Provided entries:
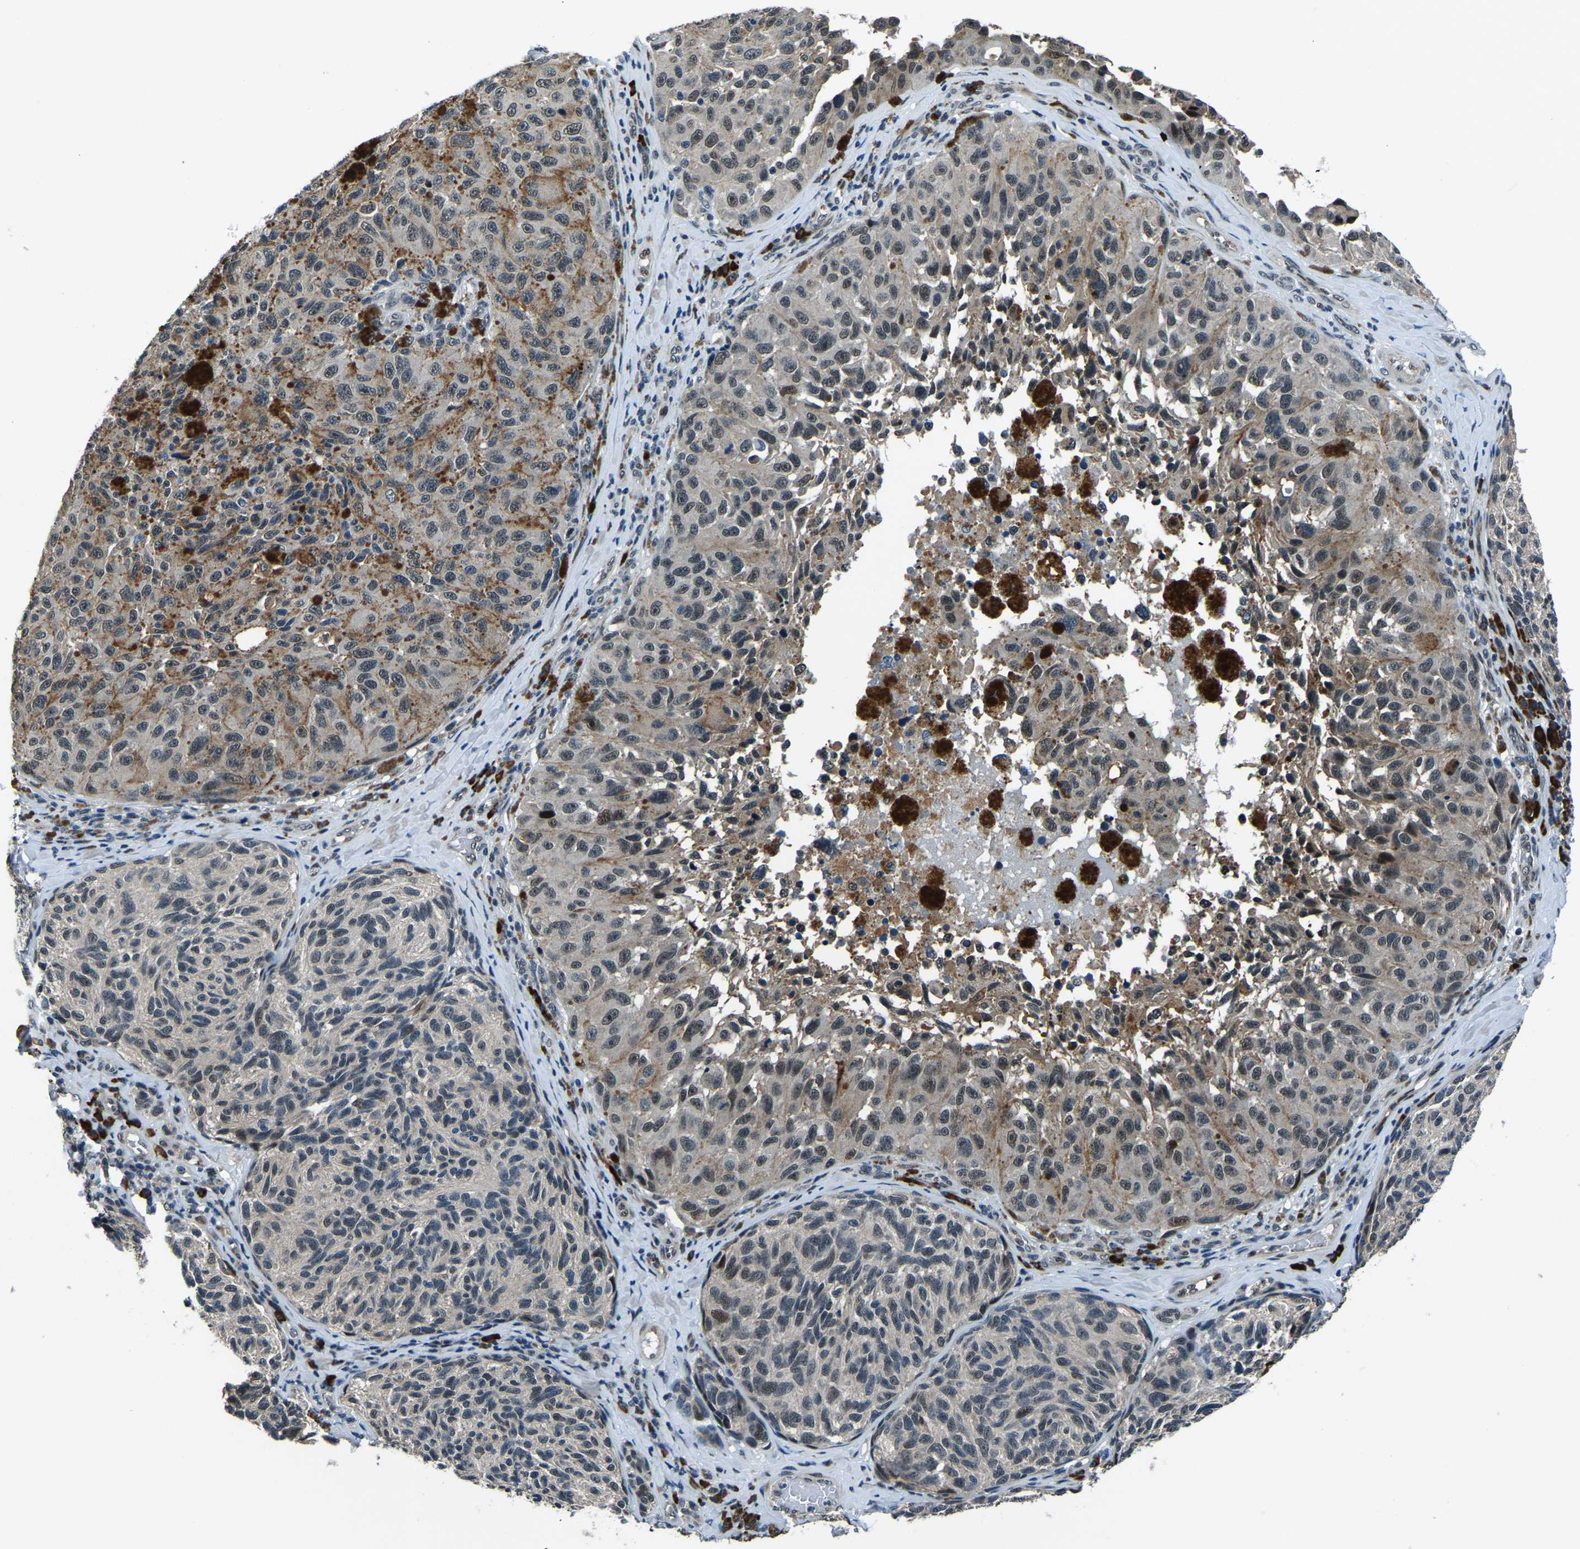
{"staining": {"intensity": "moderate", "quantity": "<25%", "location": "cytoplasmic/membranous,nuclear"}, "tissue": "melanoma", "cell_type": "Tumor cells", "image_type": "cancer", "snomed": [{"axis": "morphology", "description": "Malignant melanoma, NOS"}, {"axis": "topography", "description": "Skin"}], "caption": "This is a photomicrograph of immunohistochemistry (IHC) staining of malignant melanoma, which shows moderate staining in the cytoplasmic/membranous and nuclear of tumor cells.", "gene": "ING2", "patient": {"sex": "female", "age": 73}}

---

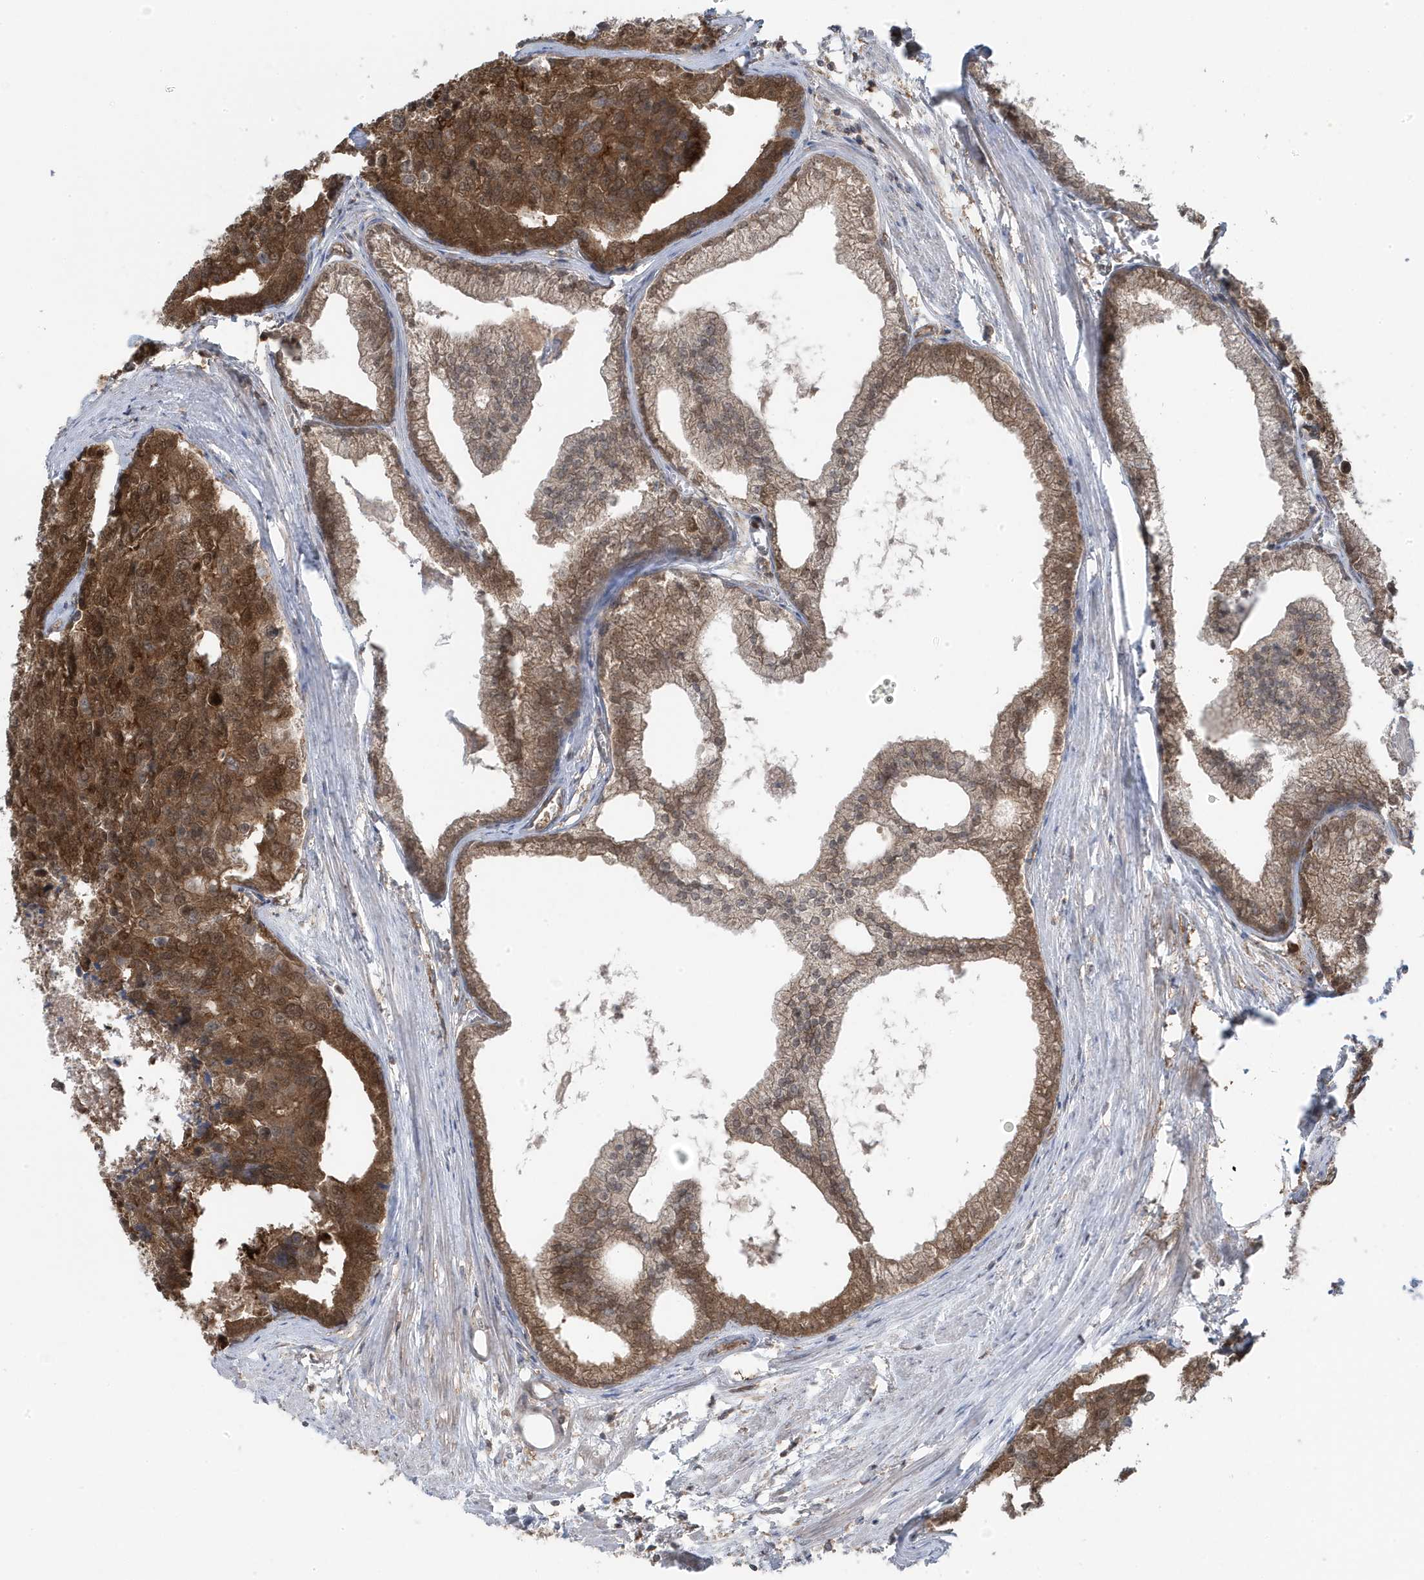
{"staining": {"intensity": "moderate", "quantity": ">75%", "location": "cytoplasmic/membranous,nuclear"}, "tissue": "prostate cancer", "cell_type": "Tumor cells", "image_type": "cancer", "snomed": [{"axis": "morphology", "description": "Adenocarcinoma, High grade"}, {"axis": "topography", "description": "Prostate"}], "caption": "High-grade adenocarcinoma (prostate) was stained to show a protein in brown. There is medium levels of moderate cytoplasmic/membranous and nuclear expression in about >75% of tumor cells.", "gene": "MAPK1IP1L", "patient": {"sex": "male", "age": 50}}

* * *

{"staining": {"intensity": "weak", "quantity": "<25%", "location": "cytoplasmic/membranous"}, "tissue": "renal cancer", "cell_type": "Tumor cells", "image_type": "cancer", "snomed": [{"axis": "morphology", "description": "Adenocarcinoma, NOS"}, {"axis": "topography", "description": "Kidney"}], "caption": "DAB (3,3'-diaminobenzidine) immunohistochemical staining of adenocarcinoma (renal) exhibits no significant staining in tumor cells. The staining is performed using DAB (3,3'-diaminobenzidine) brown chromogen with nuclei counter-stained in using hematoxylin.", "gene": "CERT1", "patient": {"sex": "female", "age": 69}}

Exercise details:
What lines in the data include the string "Adenocarcinoma"? Copy each one.

Written solution:
{"staining": {"intensity": "moderate", "quantity": ">75%", "location": "cytoplasmic/membranous,nuclear"}, "tissue": "prostate cancer", "cell_type": "Tumor cells", "image_type": "cancer", "snomed": [{"axis": "morphology", "description": "Adenocarcinoma, High grade"}, {"axis": "topography", "description": "Prostate"}], "caption": "High-grade adenocarcinoma (prostate) was stained to show a protein in brown. There is medium levels of moderate cytoplasmic/membranous and nuclear expression in about >75% of tumor cells.", "gene": "MAPK1IP1L", "patient": {"sex": "male", "age": 50}}
{"staining": {"intensity": "weak", "quantity": "<25%", "location": "cytoplasmic/membranous"}, "tissue": "renal cancer", "cell_type": "Tumor cells", "image_type": "cancer", "snomed": [{"axis": "morphology", "description": "Adenocarcinoma, NOS"}, {"axis": "topography", "description": "Kidney"}], "caption": "DAB (3,3'-diaminobenzidine) immunohistochemical staining of adenocarcinoma (renal) exhibits no significant staining in tumor cells. The staining is performed using DAB (3,3'-diaminobenzidine) brown chromogen with nuclei counter-stained in using hematoxylin.", "gene": "CERT1", "patient": {"sex": "female", "age": 69}}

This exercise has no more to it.